Oh also, all my tests were done on a fresh install using the Minimal profile, if it matters.

catch’s picture

Title: Integrate CSRF link token directly into routing system » Change notice: Integrate CSRF link token directly into routing system
Priority: Normal » Major
Status: Reviewed & tested by the community » Active

OK I'm still not happy about the performance hit here, but since this is going to end up contributing to making the CSRF tokens (and hence the HTML for those links) cacheable that seems a reasonable trade-off - I'm about to implement that for a 7.x site and there's no clean way to do it.

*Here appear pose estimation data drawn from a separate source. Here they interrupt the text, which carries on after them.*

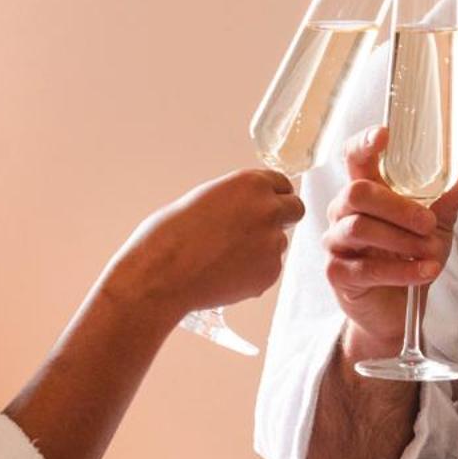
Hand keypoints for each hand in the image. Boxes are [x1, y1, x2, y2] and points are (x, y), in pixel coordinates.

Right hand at [109, 169, 303, 322]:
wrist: (161, 275)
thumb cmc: (170, 235)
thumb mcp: (205, 198)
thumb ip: (236, 200)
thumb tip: (249, 209)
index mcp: (250, 183)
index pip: (282, 183)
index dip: (273, 196)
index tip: (265, 205)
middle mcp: (268, 209)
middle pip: (296, 209)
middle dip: (282, 218)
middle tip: (258, 231)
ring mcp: (272, 242)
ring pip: (279, 243)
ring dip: (262, 249)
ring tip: (224, 258)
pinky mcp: (270, 273)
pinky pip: (268, 269)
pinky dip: (253, 272)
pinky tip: (224, 274)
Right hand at [324, 126, 457, 356]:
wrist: (398, 310)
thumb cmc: (409, 257)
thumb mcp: (437, 224)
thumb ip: (449, 196)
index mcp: (365, 191)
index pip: (355, 157)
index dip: (365, 143)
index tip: (384, 135)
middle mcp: (343, 212)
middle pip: (358, 192)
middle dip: (398, 206)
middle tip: (428, 222)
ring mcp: (336, 243)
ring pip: (360, 228)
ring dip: (402, 240)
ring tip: (430, 251)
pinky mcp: (338, 274)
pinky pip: (367, 268)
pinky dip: (402, 270)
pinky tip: (425, 271)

Committed/pushed to 8.x. Will need a change notice.

damiankloip’s picture

Created a change notice for the csrf token usage, shall we create a new notice or add to existing path subscriber ones for the outbound route subscriber stuff?

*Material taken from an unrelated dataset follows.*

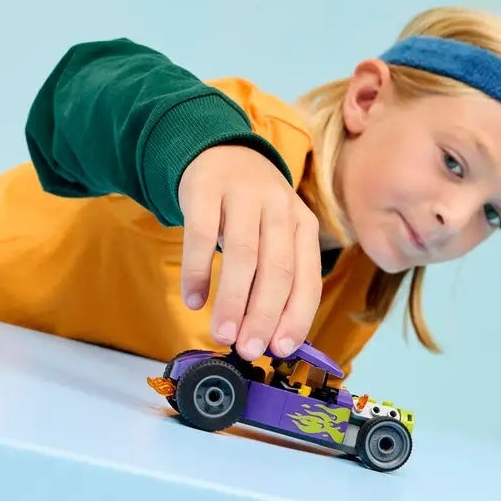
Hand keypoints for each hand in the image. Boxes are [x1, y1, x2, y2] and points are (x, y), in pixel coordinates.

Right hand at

https://drupal.org/node/2133117

jibran’s picture

I think we should add example of dynamic value token as well.

andypost’s picture

Status: Active » Needs review
FileSize
489 bytes

Better to fix the typo

webchick’s picture

Committed and pushed to 8.x. Thanks!

I think "needs review" is still appropriate for the change notice..?

xjm’s picture

Issue tags: +Needs change record
damiankloip’s picture

I created one of the CNs, but would like #2133439: Dynamically create token value string based on route path to get committed first, as that will change it slightly anyway.

webchick’s picture

Title: Change notice: Integrate CSRF link token directly into routing system » Change notice+docs: Integrate CSRF link token directly into routing system
Issue tags: +Needs documentation

Let's make sure we also make sure to document when to use this new property and why in the routing system docs

damiankloip’s picture

Added something for that to the bottom of https://drupal.org/node/2122195, check it out.

andypost’s picture

https://drupal.org/node/2133117 should be updated too

damiankloip’s picture

Updated that.

Crell’s picture

Title: Change notice+docs: Integrate CSRF link token directly into routing system » Integrate CSRF link token directly into routing system
Status: Needs review » Fixed
Issue tags: -Needs change record, -Needs documentation

I added a note to the docs about the token only working when using the generator. Otherwise I think we're done. Thanks all!

damiankloip’s picture

Oh yeah, that.. Good call!

Status: Fixed » Closed (fixed)

Automatically closed - issue fixed for 2 weeks with no activity.